While a federal circuit court delivered some potentially good news for Obamacare on Thursday by throwing out an earlier ruling against the administration in the case of Halbig V. Burwell, some legal experts are still convinced the law will head back to the Supreme Court.
If that happens, the Affordable Care Act, known as Obamacare, could be in jeopardy.
The legal issue centers on whether subsidies provided to people who signed up for coverage through the federal exchange are valid. The law’s language clearly states that subsidies would be available to “those enrolled through an Exchange established by the State.”
Four cases have challenged the law’s language, saying people on the federal exchange should not be receiving subsidies.
In July, a three-judge panel for the D.C. Circuit Court of Appeals ruled against the administration saying Obamacare’s subsidies distributed through the federal exchange were invalid.
The panel’s decision was at odds with a separate ruling on the matter by the Fourth Circuit, which ruled in favor of the administration. The dueling court rulings, at the time, positioned the case to be heard before the Supreme Court.
On Thursday, the DC Circuit Court of Appeals announced it would rehear the case en banc, meaning all 11 judges would review the case. And since the majority of the bench is made up of democratic appointed judges, many following the case expect the court to side with the administration. If this happens and there are no dueling Circuit Court rulings on the case, some experts say it has less of a chance to be reviewed by the Supreme Court.

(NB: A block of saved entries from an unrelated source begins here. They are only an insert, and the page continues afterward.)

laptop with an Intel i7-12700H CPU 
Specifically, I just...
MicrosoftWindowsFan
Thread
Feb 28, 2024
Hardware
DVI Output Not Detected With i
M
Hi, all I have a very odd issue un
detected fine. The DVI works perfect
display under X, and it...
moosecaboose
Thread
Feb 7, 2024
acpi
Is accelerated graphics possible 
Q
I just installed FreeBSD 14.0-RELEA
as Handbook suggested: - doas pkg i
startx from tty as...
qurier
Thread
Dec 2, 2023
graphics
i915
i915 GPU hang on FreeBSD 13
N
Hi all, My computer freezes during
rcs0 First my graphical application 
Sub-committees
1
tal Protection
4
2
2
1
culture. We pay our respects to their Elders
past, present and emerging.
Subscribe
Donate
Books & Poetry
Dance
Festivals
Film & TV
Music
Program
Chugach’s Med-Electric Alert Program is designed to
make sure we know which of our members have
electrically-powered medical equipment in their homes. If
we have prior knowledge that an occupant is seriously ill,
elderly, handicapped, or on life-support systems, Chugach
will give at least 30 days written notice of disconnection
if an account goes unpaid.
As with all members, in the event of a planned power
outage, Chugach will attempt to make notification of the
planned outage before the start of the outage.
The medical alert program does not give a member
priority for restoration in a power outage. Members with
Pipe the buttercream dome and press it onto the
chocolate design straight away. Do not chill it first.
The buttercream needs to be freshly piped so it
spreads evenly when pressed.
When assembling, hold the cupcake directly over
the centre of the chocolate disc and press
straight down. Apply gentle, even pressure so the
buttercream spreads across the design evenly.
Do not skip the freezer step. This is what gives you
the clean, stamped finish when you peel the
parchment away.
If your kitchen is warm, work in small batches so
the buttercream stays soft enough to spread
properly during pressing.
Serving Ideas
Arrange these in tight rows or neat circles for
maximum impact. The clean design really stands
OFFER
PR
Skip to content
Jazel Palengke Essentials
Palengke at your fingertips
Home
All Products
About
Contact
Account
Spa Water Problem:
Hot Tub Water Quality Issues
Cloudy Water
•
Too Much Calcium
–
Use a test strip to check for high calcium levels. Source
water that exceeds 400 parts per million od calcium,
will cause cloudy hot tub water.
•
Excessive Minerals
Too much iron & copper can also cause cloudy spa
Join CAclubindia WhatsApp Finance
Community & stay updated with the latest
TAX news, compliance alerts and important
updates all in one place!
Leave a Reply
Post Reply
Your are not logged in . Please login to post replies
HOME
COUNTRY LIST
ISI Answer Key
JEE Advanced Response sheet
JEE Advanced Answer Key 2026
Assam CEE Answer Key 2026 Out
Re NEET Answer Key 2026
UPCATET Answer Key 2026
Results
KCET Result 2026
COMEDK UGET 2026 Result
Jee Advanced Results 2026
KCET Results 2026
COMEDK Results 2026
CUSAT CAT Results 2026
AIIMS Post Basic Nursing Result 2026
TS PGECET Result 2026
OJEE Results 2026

Others disagree, and think the case will eventually end up in front of the SOTUS, regardless.
Mark Rust, the managing partner of the Chicago office of Barnes & Thornburg, LLP, says he is quite confident that the Supreme Court will likely hear the case on Obamacare subsidies due to its high profile and national policy implications. He also pointed out that there are still at least two other Circuit Courts that have yet to offer rulings on the matter.
“The bottom line is that the Supreme Court will likely be interested in considering the case, especially in this environment of ongoing complaints over the president’s use of regulatory power,” Rust said, noting that only four justices have to agree to hear the case.
He added that if the Supreme Court does indeed hear the case, he expects Chief Justice John Roberts to be “a literalist on the statute.”
“The only question to be asked is, is the language plain or is it not…Right away in Section 13-11 of the law, it starts right out saying ‘states shall establish an exchange’… it’s pretty doggone clear,” Rust said.
He went on to say it would ultimately rest with Congress to change the language of the law to include the federal exchange.
If the Supreme Court strikes down the subsidies, Rust said lawmakers will have an incentive to take action quickly, since “it will be a live issue during the 2016 presidential election, and that won’t be good politically for anyone—especially politicians who are anti-ACA, since their constituents will be the ones losing their subsidies.”
For now though, lawyers say regardless of how any of the Circuit Courts rule, people should still be able to receive subsidies in the fall, and will be able to continue doing so unless the Supreme Court strikes that down.